Mega Man 2 is another game that any self-respecting NES enthusiast would call a classic. Actually, that really stands for the entirety of the 8-bit Mega Man series, which comprises 6 main games on NES, so why choose number 2 specifically? There’s little question that it’s the most popular of the bunch, but that’s completely unrelated. You see, while it doesn’t have the privilege of being the first in the series and lacks the technical advances present in the later games like Mega Man 6, I personally believe that it is the one that made the series what it is.


The original Mega Man set the basic gameplay elements, but it also had several features which are pretty much unique to it; for instance, a point counter that rewards you for defeating enemies, simple collectibles and tools that can be acquired within stages. Mega Man 2, on the other hand, dispensed with all of those while adding Energy Tanks and 8 Robot Masters, both of which then became common throughout the series. Simply said, it streamlined the original concept and became the standard.


As far as gameplay goes, Mega Man 2 is a simple platformer at its core, not unlike Super Mario Bros.; you make your way through themed levels, going from point A to point B and making use of precise jumping skills. However, the titular character is equipped with an arm cannon, throwing in a shoot ‘em up element and allowing you to deal with enemies instead of avoiding them. Another feature that was pretty unique at the time was the ability to select which stage you wanted to play next through a menu that shows up after starting a new game.

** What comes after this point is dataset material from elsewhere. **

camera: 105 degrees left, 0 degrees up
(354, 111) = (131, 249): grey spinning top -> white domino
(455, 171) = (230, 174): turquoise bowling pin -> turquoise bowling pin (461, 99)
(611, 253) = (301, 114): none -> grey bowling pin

Far from a simple cosmetic feature, the level selection menu allows players to make strategic choices in how they want to tackle the game. Some people are just better at certain stages or at dealing with some Robot Masters, and since Mega Man starts out ill-equipped, it makes sense to start with whatever stage you feel you can go through more easily. Speaking of the Robot Masters, they also add another major element of strategy.


Arguably the highlight of Mega Man 2 are duels with bosses, called Robot Masters, and its weapon acquisition system. Bosses can be pretty challenging and each one has patterns that it follows, however, each one also rewards you with a new weapon when they are defeated. Said weapons can then be used to fight enemies or to access secret areas, but more importantly, they are the keys to defeating Robot Masters more easily; just as they give you their powers, they are also each weak to at least one weapon. In essence, while a player can certainly play through the game and battle bosses with their Mega Buster arm cannon, it’s also possible to abuse their weaknesses by plotting a playing order for the stages. For example, obtaining Metal-Blades from Metal Man (pictured above) allows players to make short work of the projectile spamming Wood Man (pictured below).

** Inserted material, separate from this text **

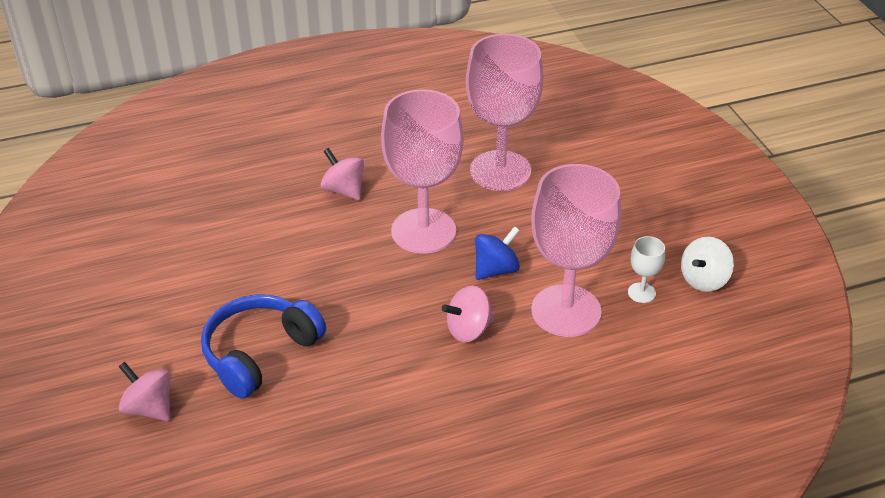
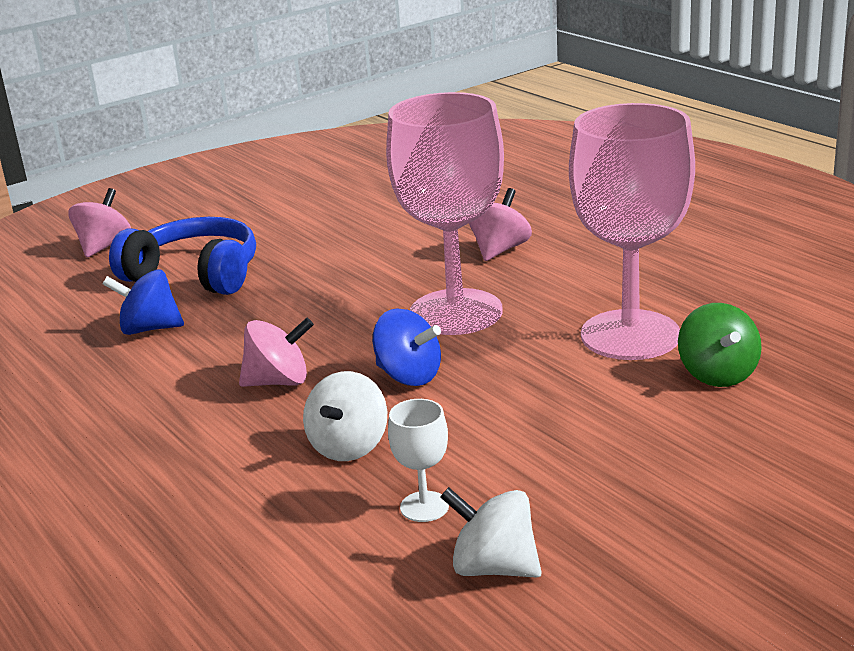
camera: 75 degrees right, 15 degrees down
(342, 390) = (149, 329): none -> blue spinning top
(468, 330) = (279, 382): pink spinning top -> pink spinning top turned 120 degrees clockwise
(562, 155) = (717, 374): none -> green spinning top
(566, 311) = (349, 446): pink goblet -> white spinning top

Graphically speaking, Mega Man 2 looks gorgeous for an NES game; Capcom has made great use of tricks to allow more colors per character and create larger bosses than the NES hardware would normally allow. Levels, including their backgrounds, are detailed and rotating palettes are used expertly to give Mega Man a different costume for each weapon equipped and to create the illusion of flowing lava and water jets among other things. As nice as the game looks though, its music really steals the show; the soundtrack is incredibly catchy and features some of the most recognizable songs to ever be put into a video game, like the excellent Wily’s Castle 1.

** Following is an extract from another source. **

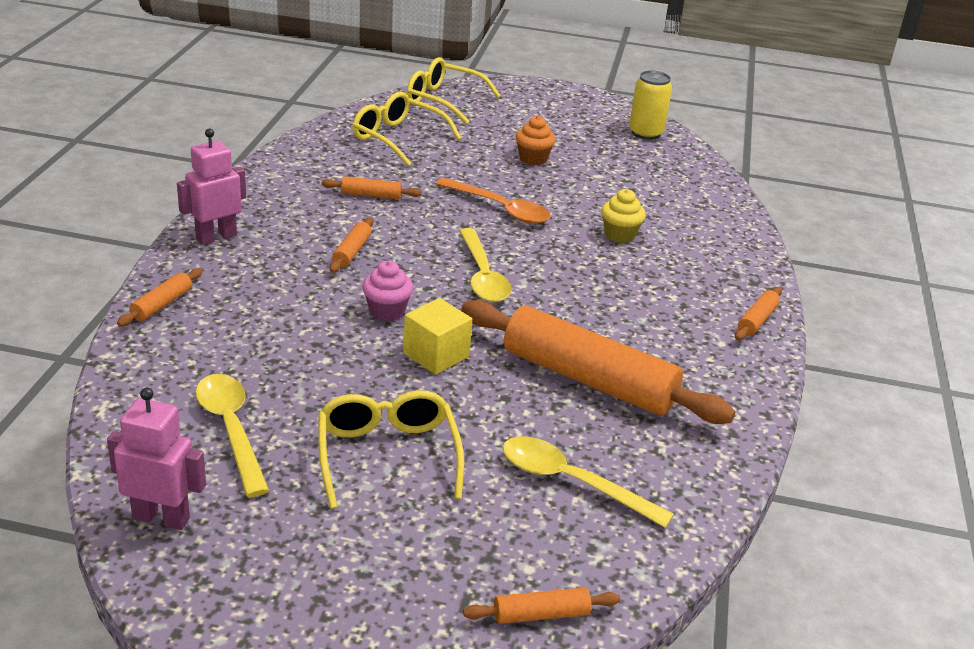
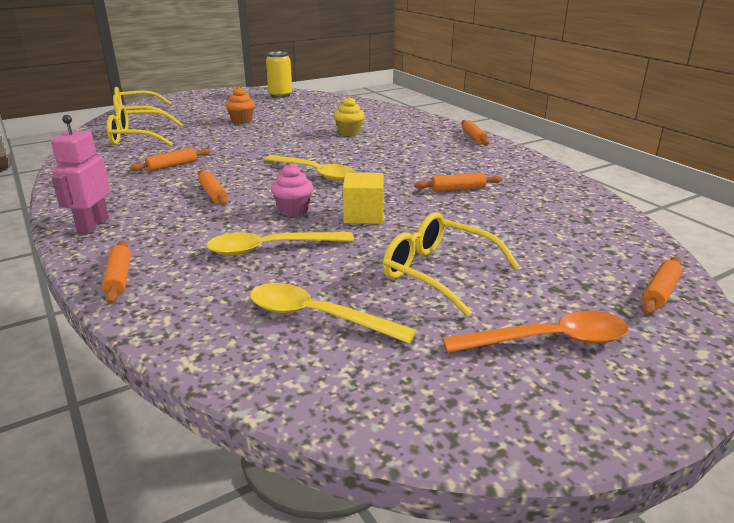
camera: 40 degrees left, 5 degrees down
(161, 518) = (375, 398): pink robot -> none
(500, 209) = (265, 144): orange spoon -> orange spoon (548, 341)
(572, 482) = (544, 231): yellow spoon -> yellow spoon (271, 248)
(588, 379) = (458, 189): orange rolling pin -> orange rolling pin, size x0.42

Admittedly, there isn’t much for story, or at least for a real story; it’s pretty much on the same level as the Super Mario series on that field. Bowser kidnaps the princess and Mario must save her, while in this series, the nefarious Dr. Wily sends his robots to attack the world and Mega Man must defeat them. I will mention however that I feel deceived by Capcom… Mega Man 2′s introduction states that the game takes place in 200X, which I assume means some time between 2000 and 2009, but we’re now in late 2010 and none of that cool stuff has happened! I want an arm cannon!


Mega Man 2 is an excellent game in every sense of the word and one of the best additions to the NES’s library. You simply must check it out if you like platformers at all, and should you like it, give the other Mega Man games on NES a try!